## Actividades
1. Según el texto sobre la cuarentena por el coronavirus en la Argentina, ¿qué país vive un colapso sanitario desde hace escasas semanas?
2. Continúa el texto sobre la cuarentena por el coronavirus en la Argentina a partir de su última oración.
━━━ Fragmento seleccionado ━━━
Un desafío histórico e inimaginable
No hay antecedentes, al menos durante nuestra historia democrática, de tan severas restricciones a la circulación de las personas como las que viviremos los argentinos a partir de hoy. Habrá quienes recordarán el estado de sitio decretado por el presidente Fernando de la Rúa poco antes de su renuncia en diciembre de 2001, en medio de episodios de violencia y vandalismo. Y, antes del regreso a las urnas de 1983, no faltarán quienes se acordarán de los simulacros de apagones que, en plena Guerra de las Malvinas, durante la dictadura del general Leopoldo Galtieri, obligaban a los porteños a recluirse a oscuras en sus hogares. Hoy la situación es muy diferente, entre otras cosas porque luchamos contra un enemigo tan invisible como desconocido en muchos aspectos.
La lucha contra la expansión del coronavirus implica un desafío inédito. No solo es sanitario. También es político y económico.
Si hay algo que está fuera de discusión es que quien liderará esta batalla no será otro que el presidente de la Nación, Alberto Fernández. Algunos de los propios líderes de la oposición, como el radical Mario Negri, así lo han puesto de manifiesto. La presencia del jefe de gobierno porteño, Horacio Rodríguez Larreta, anoche, escoltando al primer mandatario en el anuncio de la cuarentena total, también es un indicador de unidad de la dirigencia política en esta lucha.
Tampoco hay margen para oponerse a esta figura del aislamiento social preventivo y obligatorio, tal como la definió el jefe del Estado, en aras de un bien superior como la salud de la población. Como lo han explicado expertos en infectología, es vital aplanar la curva de personas contagiadas por el coronavirus y que su crecimiento se convierta en exponencial. Si no se logra ese objetivo en poco tiempo, la Argentina quedaría expuesta a un colapso sanitario, como el que está viviendo desde hace escasas semanas Italia.
Un simple cálculo aritmético que considerase desde hoy un aumento diario de la tasa de contagios cercana al 30% y una tasa de personas fallecidas por el coronavirus del 2% sobre los casos detectados arroja números aterradores: 2958 infectados y 59 muertos hacia el 31 de marzo, y 196.887 infectados y 3937 fallecidos hacia el 16 de abril. La Argentina está aún a tiempo de evitar esa catástrofe.
━━━ Información proporcionada ━━━
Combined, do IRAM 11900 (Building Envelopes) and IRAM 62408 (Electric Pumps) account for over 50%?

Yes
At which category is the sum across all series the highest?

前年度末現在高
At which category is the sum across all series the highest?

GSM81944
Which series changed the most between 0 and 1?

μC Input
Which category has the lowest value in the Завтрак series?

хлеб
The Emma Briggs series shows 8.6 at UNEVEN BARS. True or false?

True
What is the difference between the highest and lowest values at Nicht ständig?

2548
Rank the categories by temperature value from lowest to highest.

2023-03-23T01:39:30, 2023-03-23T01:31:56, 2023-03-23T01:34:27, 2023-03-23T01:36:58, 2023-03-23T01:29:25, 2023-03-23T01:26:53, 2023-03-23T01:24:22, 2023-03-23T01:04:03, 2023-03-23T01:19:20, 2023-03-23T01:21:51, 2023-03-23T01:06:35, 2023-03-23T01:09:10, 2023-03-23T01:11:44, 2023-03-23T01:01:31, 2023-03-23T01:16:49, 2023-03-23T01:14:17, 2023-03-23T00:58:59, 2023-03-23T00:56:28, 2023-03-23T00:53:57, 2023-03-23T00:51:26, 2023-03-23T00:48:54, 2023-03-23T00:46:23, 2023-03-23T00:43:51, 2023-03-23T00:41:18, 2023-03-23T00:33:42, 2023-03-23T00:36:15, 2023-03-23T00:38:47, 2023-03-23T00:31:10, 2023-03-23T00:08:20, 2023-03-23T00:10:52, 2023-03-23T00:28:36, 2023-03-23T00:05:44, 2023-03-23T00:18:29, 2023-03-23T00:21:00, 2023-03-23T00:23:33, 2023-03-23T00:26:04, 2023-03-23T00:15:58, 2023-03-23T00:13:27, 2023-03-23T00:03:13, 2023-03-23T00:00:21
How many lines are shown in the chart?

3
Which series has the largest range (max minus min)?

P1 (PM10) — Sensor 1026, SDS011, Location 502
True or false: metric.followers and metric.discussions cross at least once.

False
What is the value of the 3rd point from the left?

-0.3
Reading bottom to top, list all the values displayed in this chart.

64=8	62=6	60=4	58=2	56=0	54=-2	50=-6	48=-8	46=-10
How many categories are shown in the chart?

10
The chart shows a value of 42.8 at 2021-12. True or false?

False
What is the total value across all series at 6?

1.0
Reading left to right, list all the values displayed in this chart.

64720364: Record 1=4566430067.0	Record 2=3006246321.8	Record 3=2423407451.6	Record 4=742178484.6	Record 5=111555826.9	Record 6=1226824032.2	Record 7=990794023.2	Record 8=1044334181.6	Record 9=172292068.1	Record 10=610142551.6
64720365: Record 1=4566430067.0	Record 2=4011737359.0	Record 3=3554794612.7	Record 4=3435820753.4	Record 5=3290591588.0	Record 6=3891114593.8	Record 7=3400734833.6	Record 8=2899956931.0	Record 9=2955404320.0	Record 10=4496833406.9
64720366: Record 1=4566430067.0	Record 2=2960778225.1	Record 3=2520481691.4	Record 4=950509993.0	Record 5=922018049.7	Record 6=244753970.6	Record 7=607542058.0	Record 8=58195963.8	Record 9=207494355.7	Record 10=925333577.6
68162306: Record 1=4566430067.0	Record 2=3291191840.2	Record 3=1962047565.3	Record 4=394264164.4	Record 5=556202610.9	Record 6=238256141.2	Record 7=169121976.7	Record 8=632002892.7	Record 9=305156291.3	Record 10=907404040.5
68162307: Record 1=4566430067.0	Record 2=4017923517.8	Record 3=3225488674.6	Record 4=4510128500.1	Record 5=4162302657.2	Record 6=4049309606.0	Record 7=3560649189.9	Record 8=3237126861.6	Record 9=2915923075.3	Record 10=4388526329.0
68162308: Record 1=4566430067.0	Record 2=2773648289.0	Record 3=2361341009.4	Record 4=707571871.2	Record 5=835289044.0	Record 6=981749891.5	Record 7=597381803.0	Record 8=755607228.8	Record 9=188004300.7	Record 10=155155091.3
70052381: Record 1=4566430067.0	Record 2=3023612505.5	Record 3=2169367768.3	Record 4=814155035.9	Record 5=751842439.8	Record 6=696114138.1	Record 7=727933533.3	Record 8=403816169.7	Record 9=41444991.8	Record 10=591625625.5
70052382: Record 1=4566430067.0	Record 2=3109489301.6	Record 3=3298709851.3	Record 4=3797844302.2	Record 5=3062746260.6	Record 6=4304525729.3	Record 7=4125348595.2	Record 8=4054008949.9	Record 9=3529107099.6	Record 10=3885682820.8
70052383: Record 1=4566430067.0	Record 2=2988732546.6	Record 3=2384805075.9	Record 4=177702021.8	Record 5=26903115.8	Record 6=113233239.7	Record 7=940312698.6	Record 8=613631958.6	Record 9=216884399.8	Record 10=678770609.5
━━━
## Problemas resueltos
1. Italia.

2.
Esos números terroríficos tal vez ayuden a tomar conciencia del enemigo que nos acecha a muchos argentinos increíblemente preocupados por arribar a un lugar de veraneo para tomarse "vacaciones" en lugar de recluirse en sus casas, o a dirigentes como Juan Grabois, que ayer encabezaron una movilización de protesta en pleno microcentro.
El espejo italiano, y en cierta medida el de otro país tan caro a nuestros sentimientos como España, constituyen el mejor factor legitimante de una medida que, en cualquier otra circunstancia, hubiera merecido cuestionamientos. Entre otras cosas, porque la Constitución Nacional prohíbe taxativamente la emisión de decretos de necesidad y urgencia sobre materias penales, y la flamante decisión presidencial contempla penas para quienes infrinjan lo dispuesto y no puedan justificar su presencia en la vía pública.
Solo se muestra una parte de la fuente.